### WORK TO BE COMPLETED
Copy the records below word for word, leaving out the pictures.

### RAW DATA
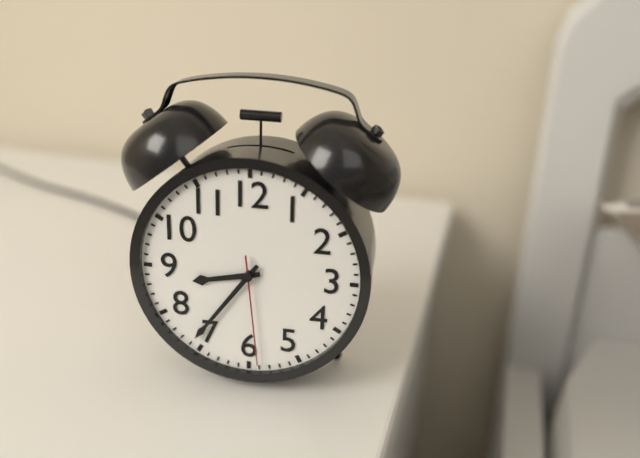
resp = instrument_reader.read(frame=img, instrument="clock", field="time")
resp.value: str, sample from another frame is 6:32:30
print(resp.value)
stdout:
8:36:29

### EXERCISE RESULT
resp = instrument_reader.read(frame=img, instrument="clock", field="time")
resp.value: str, sample from another frame is 6:32:30
print(resp.value)
stdout:
8:36:29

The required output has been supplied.